Terus dengan hasil segitu apa maksudnya? Memang sih Endonesah jadi kelihatan medioker banget. Biasa-biasa bahkan kalo mau bilang terlalu biasa atau o'on ntar situ ngamuk lagi. Di satu sisi memang indeks semacam itu memperlihatkan bahwa kemampuan kognitif untuk bisa memecahkan masalah boleh dibilang tidak secanggih kelima negara yang disebutkan. Lihat saja bagaimana reaksi publik terhadap isu-isu yang munc di media dari berbagai perspektif seperti sosial, ekonomi, politik dan kebudayaan. Ada hal yang dianggap sentitit, maka orang cenderung mulai menghakimi tapi sekaligus juga melakukan pembiaran. Contoh gampangnya kayak isu LGBTQ dan pedofilia kan? Kematangan berpikir secara rasional, logis dan terukur kerap dicurigai sebagai bagian dan konspirasi untuk menganggu keyakinan. Dikit-dikit uruan relijiyesitas yang dikedepanin, tapi sekalinya butuh penalaran ya susah amat berjalan.
Tapi d sisi lain juga ada banyak faktor eksternal yang memperlihatkan mengapa dengan populasi sekian ratus juta orang masih tetap saja mikir pun sulit, sehingga prestasi yang muncul dari sisi nalar kok kayaknya susah banget. Faktor tersebut antara lain bisa soal gizi, asupan makan, cuaca, penghasilan, pengeluaran, gaya hidup, perilaku, kebiasaan kolektif komunal, dan sebagainya. Eh, contohnya ya asupan makan itu penting. Nggak cukup hanya modal mana yang boleh tidak boleh berdasarkan agama, kalo plastik, limbah dan gizi buruk juga ditelan. Demikian juga dengan perilaku. Kebiasaan untuk membandingkan, menyeleksi dan menyaring informasi juga adalah bagian dari kecerdasan kognitif. Selama masih hajar mentah apapun yang datang dan dipercaya, maka jelas saringan akalnya juga nggak jalan.

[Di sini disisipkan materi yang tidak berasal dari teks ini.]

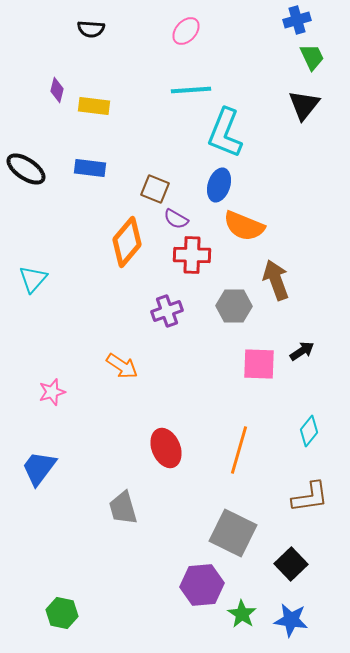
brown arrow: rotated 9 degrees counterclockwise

Maka nggak heran kalo orang bisa saja secara sistemik mampu meraih gelar sarjana, katakanlah sebagai sebuah ukuran dalam pencapaian berbasis kecerdasan intelektual. Tapi belum tentu yang bersangkutan benar-benar cerdas dan mumpuni, apalagi jika berada di luar bidangnya. Nggak heran jika ada orang terdidik semacam itu percaya bahwa matahari mengelilingi bumi, bumi itu datar, evolusi manusia hanyalah teori, komunisme harus dan hanya bisa dilawan dengan penguatan Pancasila, tidak beragama sama dengan tidak bertuhan, dan sebagainya. Pola pikir semacam itu, entah situ bilang benar atau salah adalah cermin kecerdasan kognitif yang berlaku di masyarakat. Kalo apa-apa dikaitkan dengan iman, bahkan untuk urusan sepele dengan common sense sekalipun, ya berarti otaknya nggak pernah dipake. Mau mikir kok takut salah.
"The trouble with the world is that the stupid are cocksure and the intelligent are full of doubt." ~Bertrand Russell
Itu semua ironis sih, sebab pada saat kita masih harus bisa memberi kontribusi lebih kepada dunia dengan bernalar sehat justru kita saat ini lebih demen ngejar-ngejar sorga. Padahal dengan berpikir kritis dan kreatif, serta memelihata empati maka tidak ada persoalan yang tidak dapat diselesaikan. Disitulah pentingnya sisi emosional sebagai sebuah kecerdasan. Memelihara gagasan secara bertanggung jawab dan dewasa dengan menerima perbedaan. Bukannya malah balik punggung mengecam sambil buang badan. Maka percuma juga ngaku cerdas, kalo apa-apa masih baperan sentitit. Percuma juga ngaku punya kapling surga dan bersyukur buat diri sendiri, jika empati terhadap orang lain aja nggak punya. Lah, terus situ beneran cerdas gitu? Mosok seh?